GIVEN TEXT>
★ ★ ★ ★ ★

Adjusted EBIT, after impairment charge decreased by -10.8% to €121.2 million compared to €135.8 million in H1 2015.

NET FINANCIAL INCOME / (LOSS) (3)

In the first half of 2016, net financial income was -€13.2 million compared to -€13.1 million in the first half of 2015.

EQUITY AFFILIATES

In the first half of 2016, the share of net profit from equity affiliates was €45.7 million, higher compared to the same period last year (€29.4 million).

NET INCOME GROUP SHARE

In the first half of 2016, net income Group share before impairment charge increased by +1.8% to €80.0 million compared to €78.6 million in H1 2015.

Taking into account the impact from the impairment charge, net income Group share increased by +1.1% to €80.4 million compared to €79.5 million in H1 2015.

ADJUSTED CAPITAL EXPENDITURE

In the first half of 2016, adjusted net capex (acquisition of property, plant and equipment and intangible assets, net of disposals of assets) was at €78.9 million compared to €107.9 million during the same period last year with the Paris bus shelter investment.

ADJUSTED FREE CASH FLOW (4)

In the first half of 2016, adjusted free cash flow was €98.3 million compared to €109.2 million in the same period last year. This decrease is due to a lower operating margin, partly offset by favourable movements from change in working capital and lower capex. Adjusted free cash flow remained solid.

DIVIDEND

The dividend of €0.56 per share for the 2015 financial year, approved at the Annual General Meeting of Shareholders on 19th May 2016, was paid on 26th May 2016, for a total amount of €118.9 million.

NET DEBT (5)

Net debt as of 30th June 2016 amounted to €547.0 million compared to a net debt position of €62.7 million as of 30th June 2015.

★ ★ ★ ★ ★

DESCRIPTION OF THE TASK> Rewrite the stretch of the half-year results text from "ADJUSTED CAPITAL EXPENDITURE" through "flow remained solid.", replacing "same period last year" with "corresponding period of 2015".

★ ★ ★ ★ ★

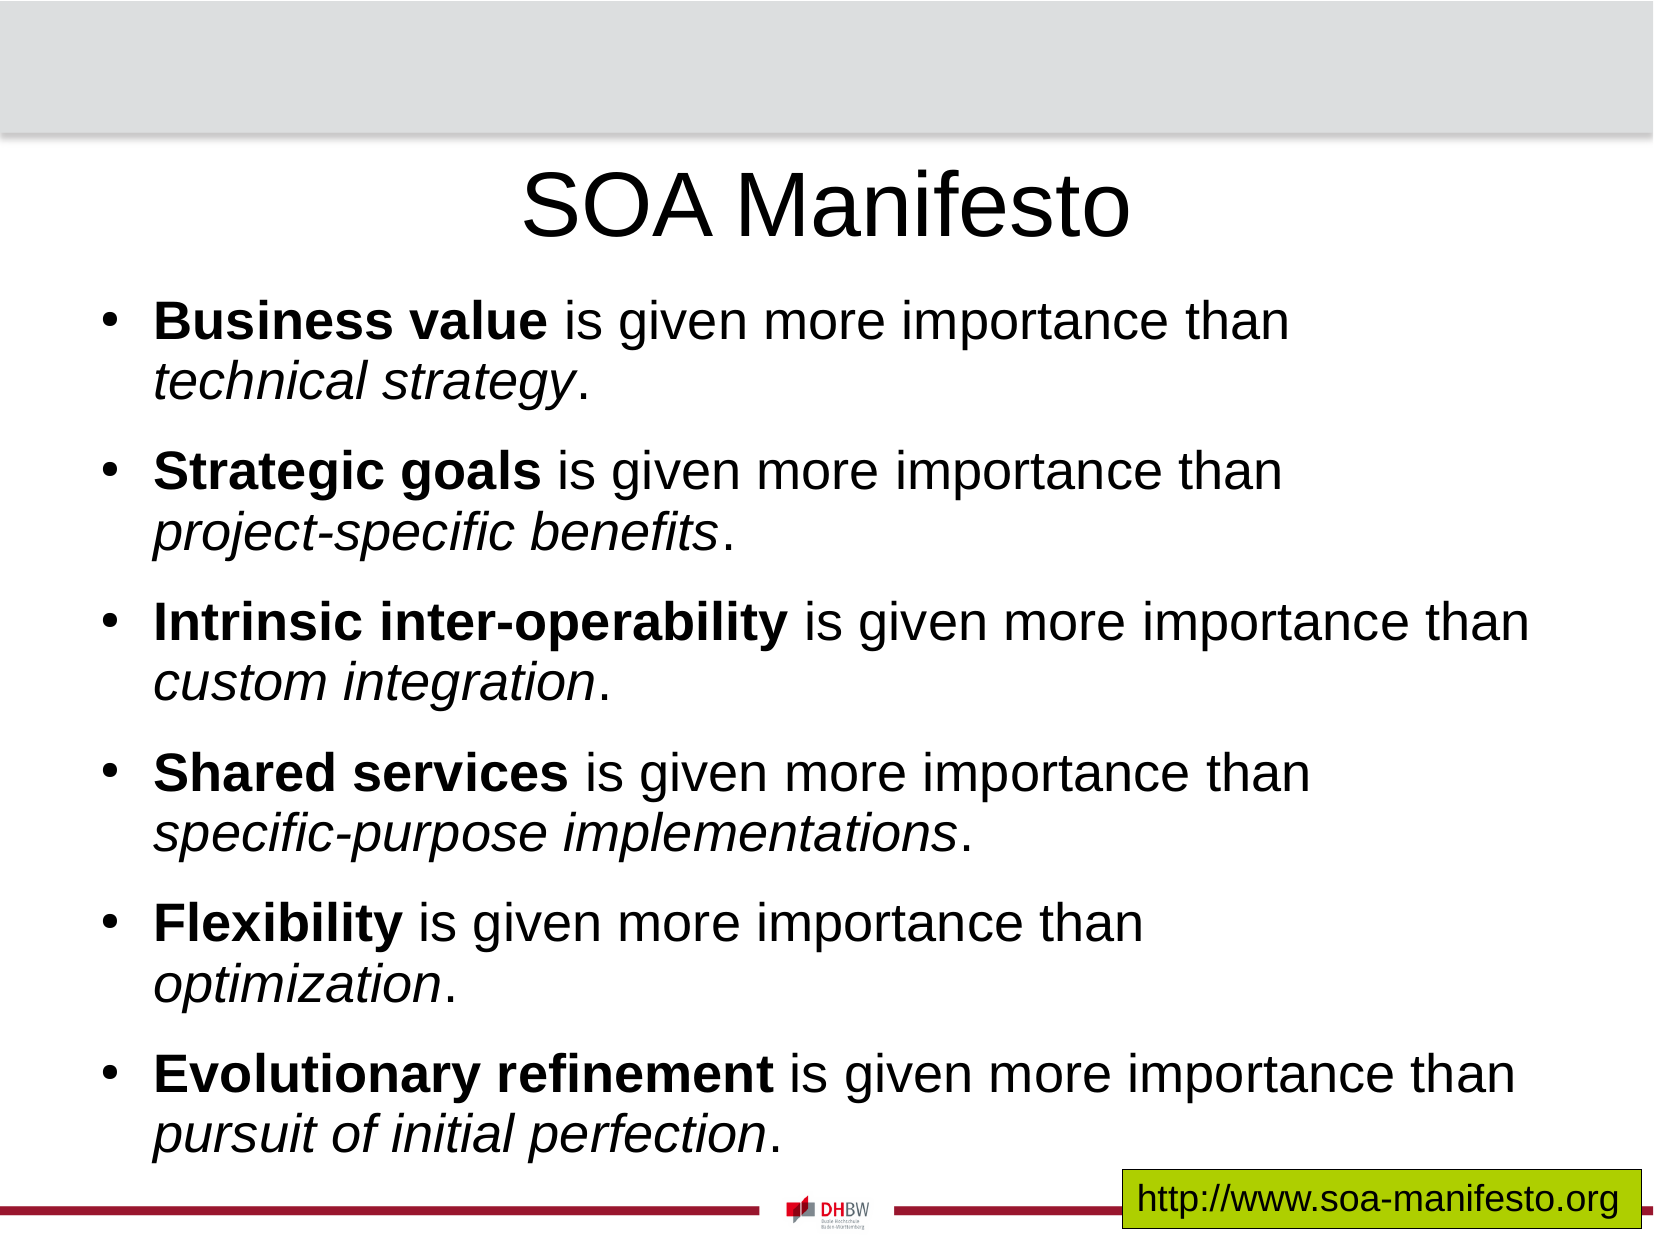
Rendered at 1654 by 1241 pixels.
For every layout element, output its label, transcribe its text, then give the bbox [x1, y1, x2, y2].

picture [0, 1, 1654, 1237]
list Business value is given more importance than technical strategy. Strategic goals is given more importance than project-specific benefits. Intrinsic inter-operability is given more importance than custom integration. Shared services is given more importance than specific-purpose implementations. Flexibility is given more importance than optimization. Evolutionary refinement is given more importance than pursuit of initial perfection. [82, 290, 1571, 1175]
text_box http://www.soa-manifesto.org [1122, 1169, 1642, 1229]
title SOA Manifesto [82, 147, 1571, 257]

★ ★ ★ ★ ★

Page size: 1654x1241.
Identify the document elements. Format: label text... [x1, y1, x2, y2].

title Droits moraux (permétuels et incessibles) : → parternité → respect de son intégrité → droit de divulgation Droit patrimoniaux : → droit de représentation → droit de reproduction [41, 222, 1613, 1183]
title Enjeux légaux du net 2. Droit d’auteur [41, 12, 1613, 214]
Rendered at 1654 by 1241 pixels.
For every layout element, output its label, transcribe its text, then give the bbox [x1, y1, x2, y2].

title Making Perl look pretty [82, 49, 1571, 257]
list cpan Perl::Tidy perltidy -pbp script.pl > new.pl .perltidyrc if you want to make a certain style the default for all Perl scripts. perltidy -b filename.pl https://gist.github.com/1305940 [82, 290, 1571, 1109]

★ ★ ★ ★ ★

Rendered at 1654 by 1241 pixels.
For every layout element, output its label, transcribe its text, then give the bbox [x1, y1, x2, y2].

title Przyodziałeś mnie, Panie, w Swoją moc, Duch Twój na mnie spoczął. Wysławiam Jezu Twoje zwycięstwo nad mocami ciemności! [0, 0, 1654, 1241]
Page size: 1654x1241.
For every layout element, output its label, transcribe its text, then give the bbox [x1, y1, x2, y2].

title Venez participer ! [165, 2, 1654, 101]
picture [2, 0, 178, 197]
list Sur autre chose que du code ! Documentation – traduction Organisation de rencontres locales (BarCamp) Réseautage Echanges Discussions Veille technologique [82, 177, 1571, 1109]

★ ★ ★ ★ ★

FINAL RESULT>
ADJUSTED CAPITAL EXPENDITURE

In the first half of 2016, adjusted net capex (acquisition of property, plant and equipment and intangible assets, net of disposals of assets) was at €78.9 million compared to €107.9 million during the corresponding period of 2015 with the Paris bus shelter investment.

ADJUSTED FREE CASH FLOW (4)

In the first half of 2016, adjusted free cash flow was €98.3 million compared to €109.2 million in the corresponding period of 2015. This decrease is due to a lower operating margin, partly offset by favourable movements from change in working capital and lower capex. Adjusted free cash flow remained solid.